'Asia's finest' a force still worthy of our respect
The Hong Kong Police Force, known as Asia's finest, is arguably one of the best in the world. It is highly regarded by the community, and has maintained a generally amicable relationship with the public since the handover. But, this rapport seems to be changing in recent years, especially after the emergence of the so-called post-80s generation protests.
Clashes between young protesters and police officers in several high-profile demonstrations such as the New Year's Day march and the marathon anti-express-rail protest outside the Legislative Council have triggered a wave of negative online comments against the force. Not only are some of these comments abusive, a few critics have even advocated the annihilation of the police force.
According to a University of Hong Kong survey, conducted in December, 67 per cent of respondents were satisfied with the force's performance, and only 11.6 per cent responded negatively. This shows that the force generally enjoys high approval ratings, compared with senior government officials.
But if we extract figures from a similar survey done in June 2007, there has been a noticeable drop in police popularity in recent years. In that study, an overwhelming 83 per cent gave their approval, while only a negligible 2.8 per cent were displeased. Still, I believe our police force is generally well regarded in our community.
Our force has a solid reputation for incorruptibility among law-enforcement agencies in the region. It is one of the most efficient and civilised forces in the world. And, thanks to their efforts, Hong Kong is one of the safest international cities.

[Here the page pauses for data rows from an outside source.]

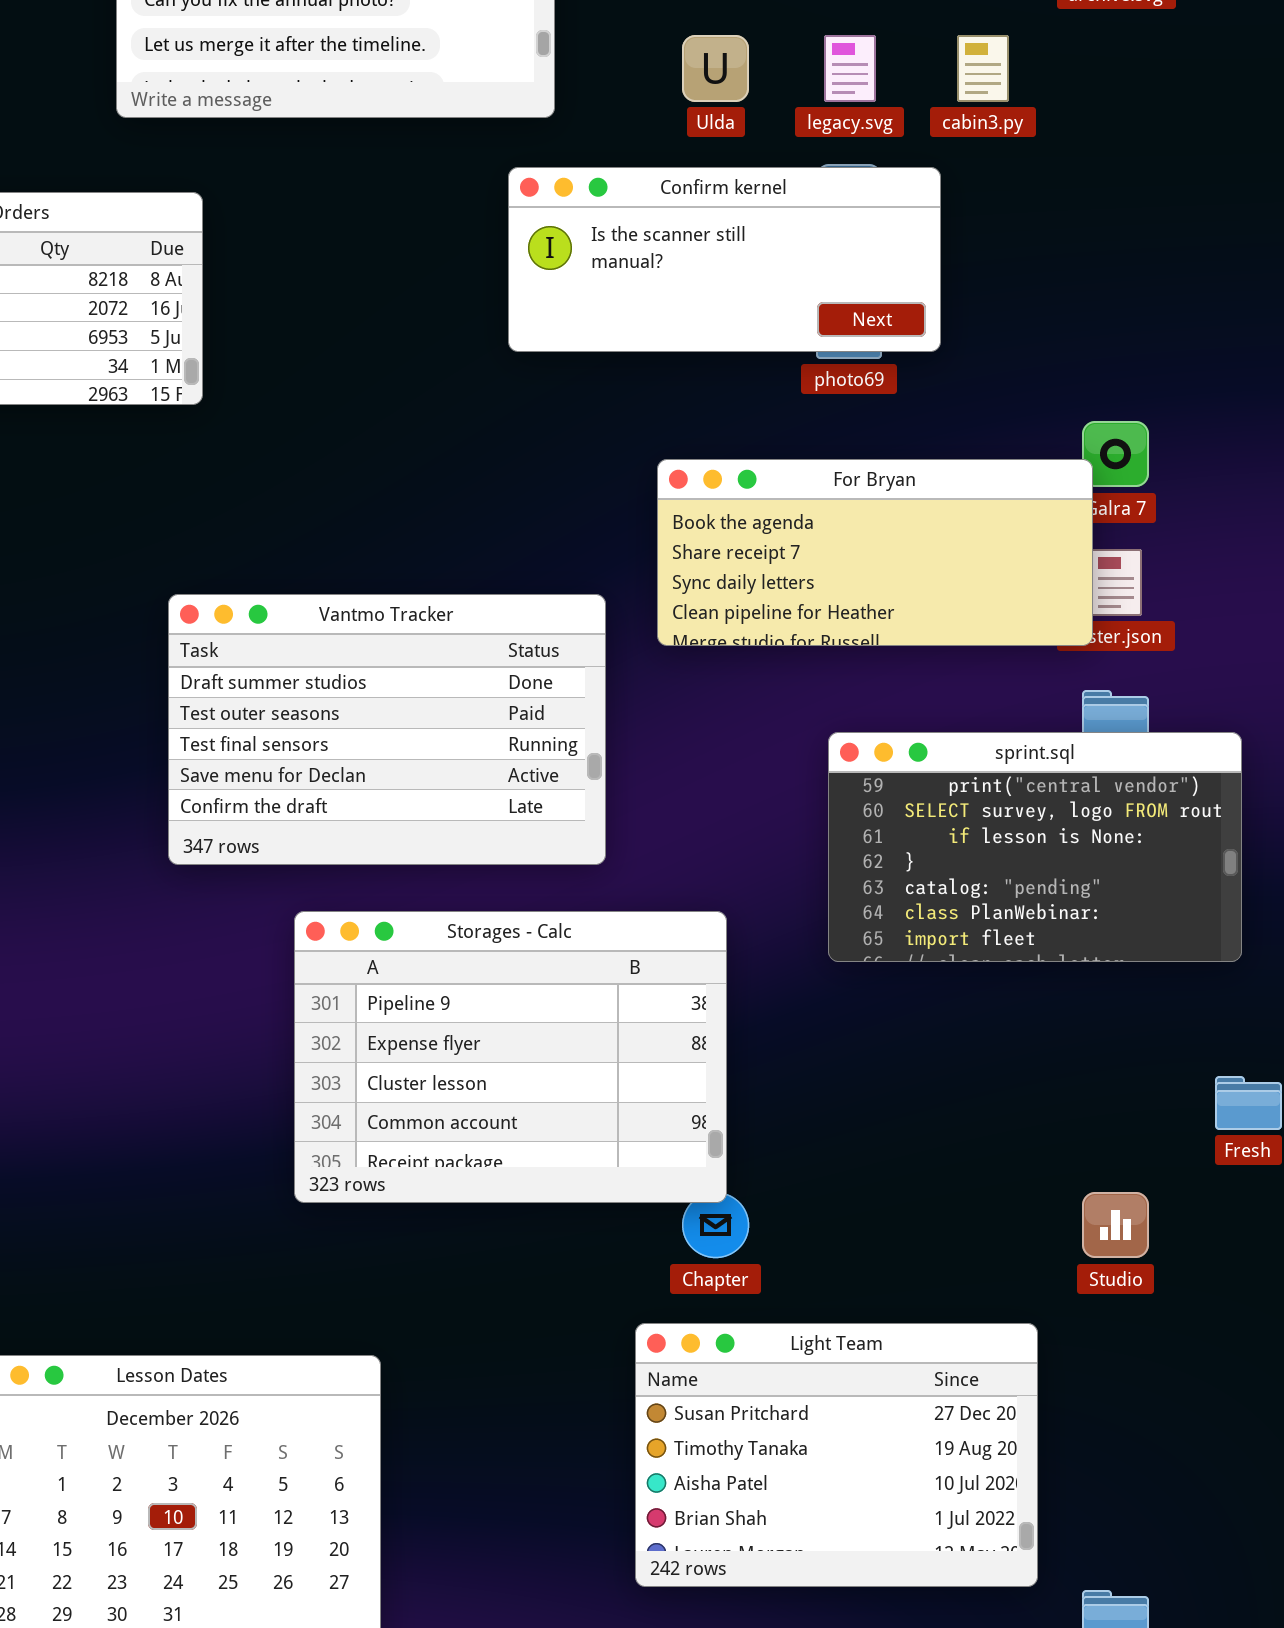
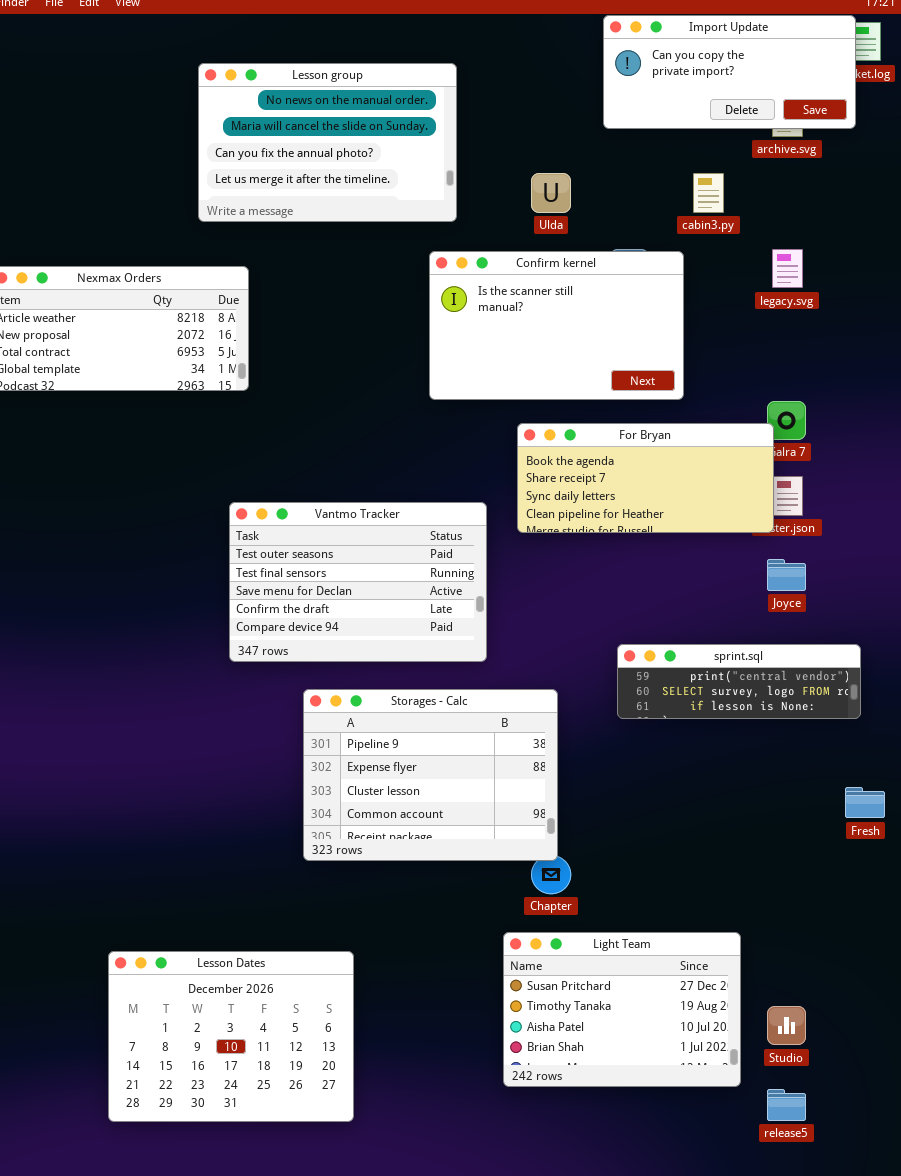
legacy.svg: [824,35,876,102] -> [772,249,803,288], moved
Confirm kernel: [508,167,941,352] -> [429,251,684,400], resized
Vantmo Tracker: [168,594,606,865] -> [229,502,487,662], scrolled down 1 row
sprint.sql: [828,732,1242,962] -> [617,644,861,719], resized
Studio: [1082,1192,1149,1258] -> [767,1006,806,1045], moved

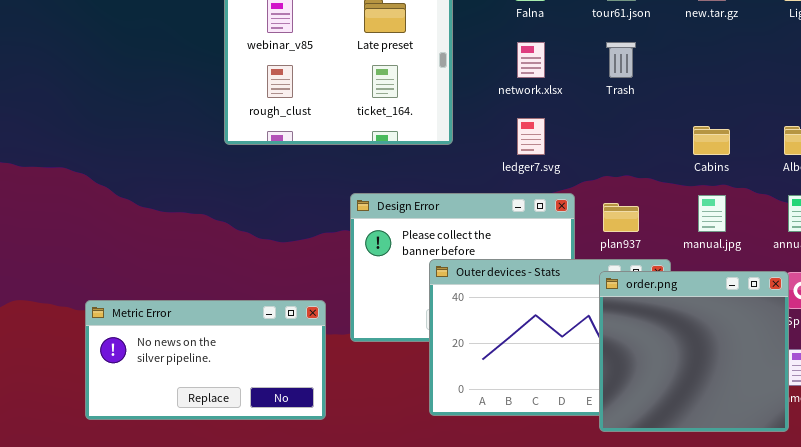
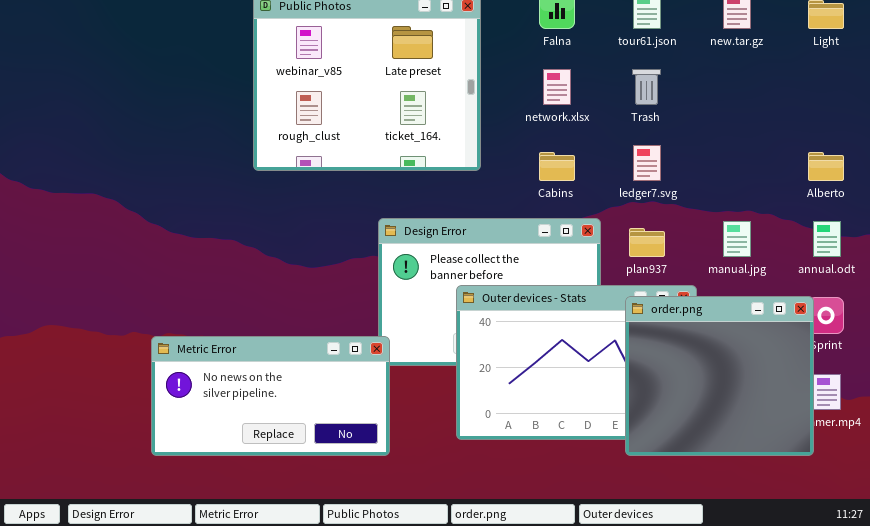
ledger7.svg: [517,118,545,155] -> [633,145,661,181], moved
Cabins: [693,126,730,155] -> [539,152,575,181], moved
Metric Error: [85,300,326,420] -> [151,336,390,456], moved

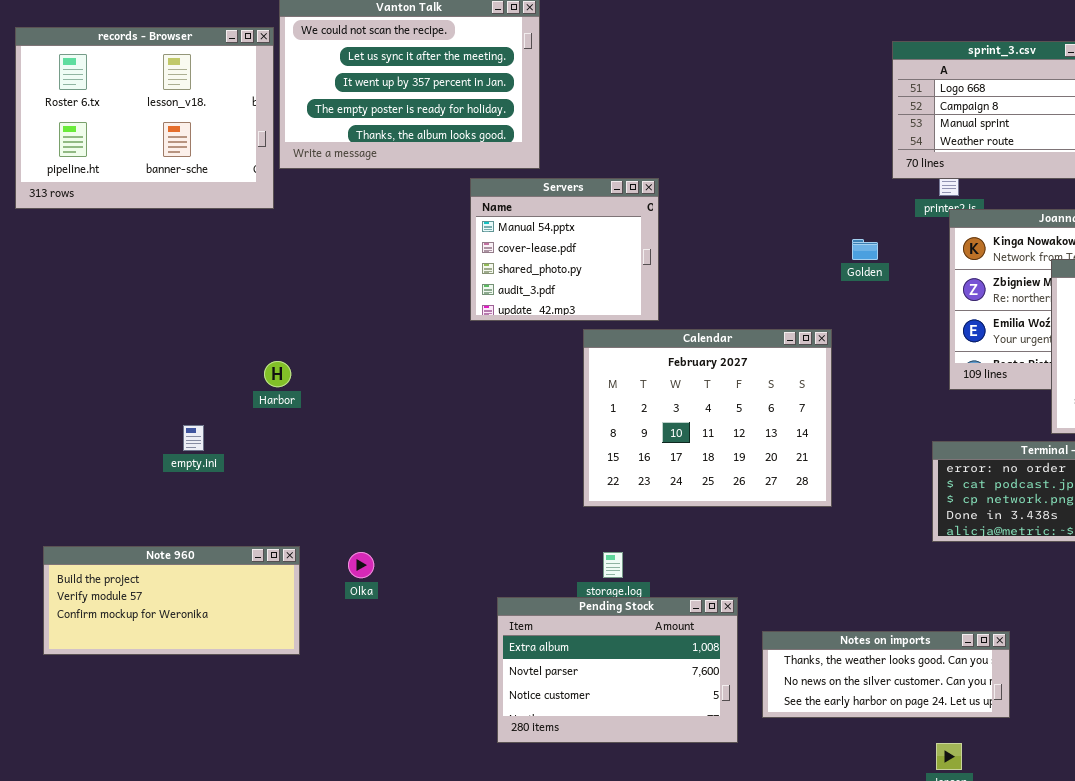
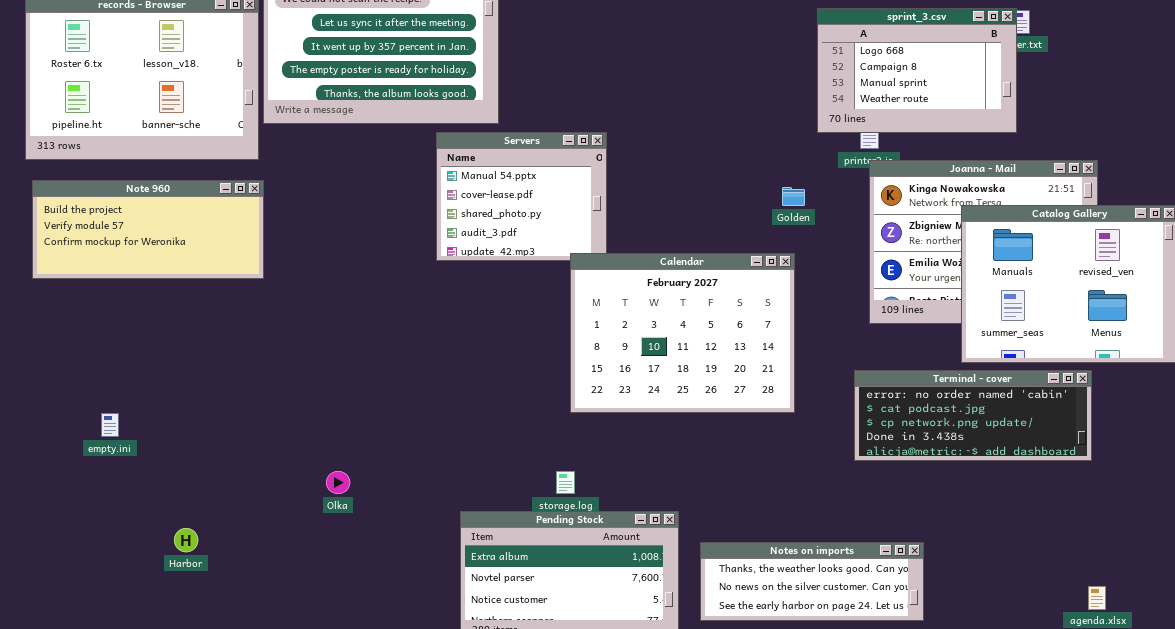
Calendar: [583,329,832,507] -> [570,253,795,413], moved
Harbor: [264,361,291,387] -> [174,528,198,552], moved
empty.ini: [183,425,204,451] -> [101,413,119,437], moved
Note 960: [43,546,300,655] -> [32,180,264,279], moved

But, we shouldn't forget the famous saying that 'Rome wasn't built in a day'. Their achievements are the result of many years of hard work. In the dark old days, corruption was a way of life in Hong Kong. It was the norm in all government departments, and the police force was no exception. In the late 1960s and early 1970s, syndicated corruption was prevalent within the force, and policemen were thought of by many as licensed hooligans.
In the old days, the colonial government was under no illusions that it was living in a borrowed place, on borrowed time, and conceded that, sooner or later, Hong Kong would revert to China. Based on that assumption, the administration took the view that the best way to run the colony was to have full collaboration with the locals. Consequently, it adopted a hands-off approach, which inadvertently provided a domain for corruption to flourish.
Then came the 1966 youth unrest and the 1967 riots, which became the wake-up call for the British colonial authorities. Fearing a further breakdown of law and order, the administration finally took action to rein in the widespread abuses and corruption in government. One priority was to weed out corrupt cops. The Independent Commission Against Corruption was set up in 1974 under the governorship of Murray MacLehose.
The reality today is we can't ignore the fact that there are still many corrupt officers around. But, at the same time, we must give credit where it is due and appreciate the good work done by the majority of them. In recent protests, police were criticised for abusing their power by overusing pepper spray on protesters, and using excessive force in crowd control. To be honest, if we look at the prevalence of police brutality in the US and Canada, we should be thankful for what we have here.
Those who challenge the system and the authorities will always see the police as suppressors. In our civilised society, most Hongkongers respect the law and strongly detest violence. We have to understand that, even though the police are not always on our side, they are not our adversaries.
It's a thankless job and, as long as officers are trying to maintain law and order in a legitimate manner, anti-government activists shouldn't treat them as enemies.